EXERCISE GOAL: Copy out all lines from the entries below in which "Online" occurs.

+++ INFORMATION PROVIDED +++

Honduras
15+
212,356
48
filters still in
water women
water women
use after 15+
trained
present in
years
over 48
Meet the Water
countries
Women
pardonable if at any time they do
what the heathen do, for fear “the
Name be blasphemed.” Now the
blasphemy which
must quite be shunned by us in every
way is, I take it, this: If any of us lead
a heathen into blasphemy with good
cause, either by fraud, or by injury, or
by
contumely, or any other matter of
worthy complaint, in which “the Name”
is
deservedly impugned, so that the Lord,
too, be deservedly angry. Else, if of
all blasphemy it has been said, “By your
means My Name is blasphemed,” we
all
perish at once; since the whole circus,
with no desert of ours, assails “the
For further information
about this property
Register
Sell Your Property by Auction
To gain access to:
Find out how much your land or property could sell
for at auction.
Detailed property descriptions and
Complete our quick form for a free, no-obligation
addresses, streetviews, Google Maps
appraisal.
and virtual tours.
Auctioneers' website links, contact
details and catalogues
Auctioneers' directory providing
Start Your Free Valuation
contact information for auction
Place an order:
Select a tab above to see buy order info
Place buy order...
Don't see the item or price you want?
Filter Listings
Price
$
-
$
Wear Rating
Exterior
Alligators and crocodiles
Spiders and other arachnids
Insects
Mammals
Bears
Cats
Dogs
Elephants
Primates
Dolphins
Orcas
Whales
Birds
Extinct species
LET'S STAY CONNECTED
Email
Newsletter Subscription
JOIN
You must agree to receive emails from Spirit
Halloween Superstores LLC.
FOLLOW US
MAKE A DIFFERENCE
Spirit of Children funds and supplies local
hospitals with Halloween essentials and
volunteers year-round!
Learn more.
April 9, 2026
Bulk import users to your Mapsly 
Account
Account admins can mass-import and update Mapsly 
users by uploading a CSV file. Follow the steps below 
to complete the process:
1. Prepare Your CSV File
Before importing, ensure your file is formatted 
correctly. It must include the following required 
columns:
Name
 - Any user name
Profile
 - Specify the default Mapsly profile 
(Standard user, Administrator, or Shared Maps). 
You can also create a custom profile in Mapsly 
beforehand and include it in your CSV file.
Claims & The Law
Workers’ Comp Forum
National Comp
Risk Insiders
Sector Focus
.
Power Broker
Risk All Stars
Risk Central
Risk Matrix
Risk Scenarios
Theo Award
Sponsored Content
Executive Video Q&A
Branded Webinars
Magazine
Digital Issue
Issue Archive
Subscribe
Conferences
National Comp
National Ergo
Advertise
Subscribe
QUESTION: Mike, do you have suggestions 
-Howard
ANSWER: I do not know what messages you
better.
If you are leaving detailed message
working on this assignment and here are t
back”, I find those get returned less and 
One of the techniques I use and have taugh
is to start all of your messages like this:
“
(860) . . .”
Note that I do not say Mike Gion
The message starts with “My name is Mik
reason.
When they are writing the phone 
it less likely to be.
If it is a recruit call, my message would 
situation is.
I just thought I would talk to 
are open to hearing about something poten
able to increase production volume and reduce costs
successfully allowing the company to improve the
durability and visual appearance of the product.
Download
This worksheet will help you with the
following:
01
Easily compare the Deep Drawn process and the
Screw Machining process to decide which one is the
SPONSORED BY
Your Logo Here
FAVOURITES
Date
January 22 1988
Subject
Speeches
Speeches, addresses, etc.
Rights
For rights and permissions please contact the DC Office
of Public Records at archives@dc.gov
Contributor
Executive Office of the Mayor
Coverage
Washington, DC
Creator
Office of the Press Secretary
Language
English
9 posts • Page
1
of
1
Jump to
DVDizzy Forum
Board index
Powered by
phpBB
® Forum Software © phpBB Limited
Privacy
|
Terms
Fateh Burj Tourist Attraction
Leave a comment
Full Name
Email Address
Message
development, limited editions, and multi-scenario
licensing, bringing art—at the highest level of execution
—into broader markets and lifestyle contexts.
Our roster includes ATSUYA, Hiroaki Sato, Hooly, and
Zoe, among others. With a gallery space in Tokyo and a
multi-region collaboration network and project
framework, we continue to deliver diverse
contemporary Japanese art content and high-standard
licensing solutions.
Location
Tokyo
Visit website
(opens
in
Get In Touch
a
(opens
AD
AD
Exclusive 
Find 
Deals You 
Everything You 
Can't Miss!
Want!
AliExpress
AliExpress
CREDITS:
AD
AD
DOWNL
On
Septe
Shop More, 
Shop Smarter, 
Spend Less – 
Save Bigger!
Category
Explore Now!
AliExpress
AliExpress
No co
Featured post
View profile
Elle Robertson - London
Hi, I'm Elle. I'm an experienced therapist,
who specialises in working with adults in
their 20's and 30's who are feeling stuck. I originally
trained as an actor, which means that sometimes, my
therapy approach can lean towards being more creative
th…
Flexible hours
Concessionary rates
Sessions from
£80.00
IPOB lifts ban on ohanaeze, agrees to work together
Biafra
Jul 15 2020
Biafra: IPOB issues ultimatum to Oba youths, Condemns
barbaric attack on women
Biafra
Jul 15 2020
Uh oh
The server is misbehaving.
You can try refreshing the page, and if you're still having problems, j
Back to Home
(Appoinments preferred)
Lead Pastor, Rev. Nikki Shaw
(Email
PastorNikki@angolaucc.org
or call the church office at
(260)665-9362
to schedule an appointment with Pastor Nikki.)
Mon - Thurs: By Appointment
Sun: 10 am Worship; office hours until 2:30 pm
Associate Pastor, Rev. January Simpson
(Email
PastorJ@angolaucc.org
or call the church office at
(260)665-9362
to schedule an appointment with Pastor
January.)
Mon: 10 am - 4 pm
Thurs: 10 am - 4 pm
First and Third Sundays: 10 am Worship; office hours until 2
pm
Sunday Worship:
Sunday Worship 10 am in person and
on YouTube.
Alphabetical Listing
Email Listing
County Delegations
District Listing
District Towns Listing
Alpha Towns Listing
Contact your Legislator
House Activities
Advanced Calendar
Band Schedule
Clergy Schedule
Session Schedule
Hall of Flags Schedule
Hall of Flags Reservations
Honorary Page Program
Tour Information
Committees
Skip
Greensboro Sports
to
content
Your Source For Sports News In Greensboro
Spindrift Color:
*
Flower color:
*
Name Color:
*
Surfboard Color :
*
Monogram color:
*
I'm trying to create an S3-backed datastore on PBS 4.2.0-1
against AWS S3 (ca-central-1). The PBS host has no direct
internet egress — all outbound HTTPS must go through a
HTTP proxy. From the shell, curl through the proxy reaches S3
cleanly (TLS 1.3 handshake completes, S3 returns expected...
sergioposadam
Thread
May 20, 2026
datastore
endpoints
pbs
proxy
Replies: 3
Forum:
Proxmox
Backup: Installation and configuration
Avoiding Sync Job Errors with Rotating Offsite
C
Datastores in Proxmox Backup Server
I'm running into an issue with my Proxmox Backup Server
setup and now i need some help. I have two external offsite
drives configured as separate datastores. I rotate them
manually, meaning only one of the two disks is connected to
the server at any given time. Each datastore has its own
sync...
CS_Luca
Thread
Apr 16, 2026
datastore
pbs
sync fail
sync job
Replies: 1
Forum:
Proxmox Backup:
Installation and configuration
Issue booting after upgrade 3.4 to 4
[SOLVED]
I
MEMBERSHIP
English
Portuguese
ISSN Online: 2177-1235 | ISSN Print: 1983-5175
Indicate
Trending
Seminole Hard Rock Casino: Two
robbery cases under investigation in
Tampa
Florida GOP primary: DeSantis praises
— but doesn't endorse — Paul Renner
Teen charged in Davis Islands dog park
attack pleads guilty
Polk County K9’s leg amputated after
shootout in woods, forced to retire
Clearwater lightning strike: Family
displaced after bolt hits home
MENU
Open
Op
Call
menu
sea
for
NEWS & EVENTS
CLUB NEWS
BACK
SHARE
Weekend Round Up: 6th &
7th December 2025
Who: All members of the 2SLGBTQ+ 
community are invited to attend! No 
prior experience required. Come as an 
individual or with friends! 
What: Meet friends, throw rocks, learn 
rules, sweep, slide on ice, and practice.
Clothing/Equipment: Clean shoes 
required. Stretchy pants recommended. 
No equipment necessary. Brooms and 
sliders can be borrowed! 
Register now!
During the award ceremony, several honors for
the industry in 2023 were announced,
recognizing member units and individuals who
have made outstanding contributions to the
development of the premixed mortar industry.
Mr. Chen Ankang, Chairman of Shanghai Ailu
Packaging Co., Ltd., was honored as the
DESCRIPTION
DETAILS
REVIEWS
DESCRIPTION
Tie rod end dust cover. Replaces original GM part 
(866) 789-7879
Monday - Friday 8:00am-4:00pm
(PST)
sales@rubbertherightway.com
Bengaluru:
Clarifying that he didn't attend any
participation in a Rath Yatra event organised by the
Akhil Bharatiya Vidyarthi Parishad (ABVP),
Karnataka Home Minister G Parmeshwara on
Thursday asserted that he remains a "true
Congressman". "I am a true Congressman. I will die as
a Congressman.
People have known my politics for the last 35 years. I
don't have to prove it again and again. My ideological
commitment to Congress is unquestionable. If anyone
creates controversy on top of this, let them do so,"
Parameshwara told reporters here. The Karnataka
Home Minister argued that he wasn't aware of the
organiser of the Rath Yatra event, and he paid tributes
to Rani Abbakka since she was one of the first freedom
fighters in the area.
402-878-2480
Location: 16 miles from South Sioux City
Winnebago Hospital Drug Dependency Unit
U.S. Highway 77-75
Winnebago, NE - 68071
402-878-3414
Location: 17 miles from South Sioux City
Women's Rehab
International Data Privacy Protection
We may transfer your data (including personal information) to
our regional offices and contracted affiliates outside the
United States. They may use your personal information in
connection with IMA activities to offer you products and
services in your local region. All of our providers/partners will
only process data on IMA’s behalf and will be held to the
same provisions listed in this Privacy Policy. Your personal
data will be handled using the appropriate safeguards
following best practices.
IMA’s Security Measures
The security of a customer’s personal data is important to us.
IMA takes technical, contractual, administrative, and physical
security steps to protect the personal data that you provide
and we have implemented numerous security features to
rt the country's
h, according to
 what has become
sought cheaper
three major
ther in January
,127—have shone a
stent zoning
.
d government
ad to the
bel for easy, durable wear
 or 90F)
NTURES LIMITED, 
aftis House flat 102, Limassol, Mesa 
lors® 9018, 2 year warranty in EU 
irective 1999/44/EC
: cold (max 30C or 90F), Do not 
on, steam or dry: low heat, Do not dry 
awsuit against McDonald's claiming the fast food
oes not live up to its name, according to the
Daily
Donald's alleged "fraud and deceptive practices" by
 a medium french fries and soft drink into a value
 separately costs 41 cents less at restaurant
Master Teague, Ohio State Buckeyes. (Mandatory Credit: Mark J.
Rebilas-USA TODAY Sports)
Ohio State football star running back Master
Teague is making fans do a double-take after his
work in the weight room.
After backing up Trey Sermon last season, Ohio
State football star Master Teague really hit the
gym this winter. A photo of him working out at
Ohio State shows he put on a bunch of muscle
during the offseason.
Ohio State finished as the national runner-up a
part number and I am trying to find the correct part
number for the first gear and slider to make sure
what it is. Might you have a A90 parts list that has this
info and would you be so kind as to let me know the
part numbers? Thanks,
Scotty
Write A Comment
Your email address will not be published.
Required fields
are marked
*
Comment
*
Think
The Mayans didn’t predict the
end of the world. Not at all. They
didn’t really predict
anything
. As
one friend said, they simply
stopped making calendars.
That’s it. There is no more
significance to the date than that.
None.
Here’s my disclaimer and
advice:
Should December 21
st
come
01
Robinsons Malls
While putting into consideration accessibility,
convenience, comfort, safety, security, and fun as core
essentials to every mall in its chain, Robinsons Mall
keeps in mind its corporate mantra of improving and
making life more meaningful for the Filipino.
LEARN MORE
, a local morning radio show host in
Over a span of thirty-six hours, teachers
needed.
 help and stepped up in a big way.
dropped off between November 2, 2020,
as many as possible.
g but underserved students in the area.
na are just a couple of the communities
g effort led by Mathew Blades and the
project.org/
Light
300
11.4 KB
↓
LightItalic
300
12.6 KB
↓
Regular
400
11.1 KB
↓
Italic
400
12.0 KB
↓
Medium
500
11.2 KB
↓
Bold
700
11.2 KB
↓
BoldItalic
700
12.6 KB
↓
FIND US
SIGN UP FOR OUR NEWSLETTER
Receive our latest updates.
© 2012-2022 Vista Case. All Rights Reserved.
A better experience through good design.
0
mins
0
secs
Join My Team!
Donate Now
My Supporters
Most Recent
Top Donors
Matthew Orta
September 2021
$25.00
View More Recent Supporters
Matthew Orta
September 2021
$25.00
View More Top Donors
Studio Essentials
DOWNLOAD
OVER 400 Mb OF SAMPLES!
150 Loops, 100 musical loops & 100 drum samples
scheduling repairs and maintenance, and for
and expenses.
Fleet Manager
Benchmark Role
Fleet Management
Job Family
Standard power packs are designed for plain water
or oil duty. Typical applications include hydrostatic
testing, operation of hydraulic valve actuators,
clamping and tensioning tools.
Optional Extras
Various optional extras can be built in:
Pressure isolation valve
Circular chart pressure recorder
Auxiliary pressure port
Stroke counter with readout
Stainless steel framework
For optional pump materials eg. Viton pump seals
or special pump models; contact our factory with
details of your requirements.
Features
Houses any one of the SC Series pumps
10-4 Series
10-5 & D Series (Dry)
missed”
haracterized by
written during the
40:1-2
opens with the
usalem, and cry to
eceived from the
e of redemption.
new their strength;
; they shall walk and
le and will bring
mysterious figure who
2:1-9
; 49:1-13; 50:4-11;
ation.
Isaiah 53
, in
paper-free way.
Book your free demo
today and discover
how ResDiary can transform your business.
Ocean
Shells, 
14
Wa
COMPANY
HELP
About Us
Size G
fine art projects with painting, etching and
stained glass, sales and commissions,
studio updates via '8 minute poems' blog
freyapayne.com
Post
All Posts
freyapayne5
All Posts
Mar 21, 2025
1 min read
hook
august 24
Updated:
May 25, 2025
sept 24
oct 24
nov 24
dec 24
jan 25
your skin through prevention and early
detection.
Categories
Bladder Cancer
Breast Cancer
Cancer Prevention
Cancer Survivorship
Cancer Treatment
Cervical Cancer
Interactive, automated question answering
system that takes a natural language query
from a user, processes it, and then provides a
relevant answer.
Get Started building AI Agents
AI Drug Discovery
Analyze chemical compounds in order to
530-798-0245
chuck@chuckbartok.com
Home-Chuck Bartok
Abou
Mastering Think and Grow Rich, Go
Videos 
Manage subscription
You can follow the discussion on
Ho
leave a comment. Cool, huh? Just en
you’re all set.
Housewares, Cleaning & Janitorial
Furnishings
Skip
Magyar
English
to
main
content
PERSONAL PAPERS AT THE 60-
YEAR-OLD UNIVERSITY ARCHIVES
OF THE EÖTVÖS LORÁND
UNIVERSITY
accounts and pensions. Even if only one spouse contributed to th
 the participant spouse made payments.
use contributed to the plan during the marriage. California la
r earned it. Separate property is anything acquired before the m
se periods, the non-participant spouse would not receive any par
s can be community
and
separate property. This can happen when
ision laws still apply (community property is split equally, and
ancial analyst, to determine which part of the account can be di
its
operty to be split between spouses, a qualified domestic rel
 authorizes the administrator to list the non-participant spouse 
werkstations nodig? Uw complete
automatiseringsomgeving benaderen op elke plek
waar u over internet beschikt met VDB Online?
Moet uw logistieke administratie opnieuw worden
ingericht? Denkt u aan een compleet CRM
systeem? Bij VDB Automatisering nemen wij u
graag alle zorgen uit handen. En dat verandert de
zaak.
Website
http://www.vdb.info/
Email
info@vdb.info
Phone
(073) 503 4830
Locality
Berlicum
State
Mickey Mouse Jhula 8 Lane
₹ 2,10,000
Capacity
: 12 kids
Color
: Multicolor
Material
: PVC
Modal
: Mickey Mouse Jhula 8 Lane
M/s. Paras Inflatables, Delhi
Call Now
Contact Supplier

+++

PROBLEM SOLUTION:
ISSN Online: 2177-1235 | ISSN Print: 1983-5175
waar u over internet beschikt met VDB Online?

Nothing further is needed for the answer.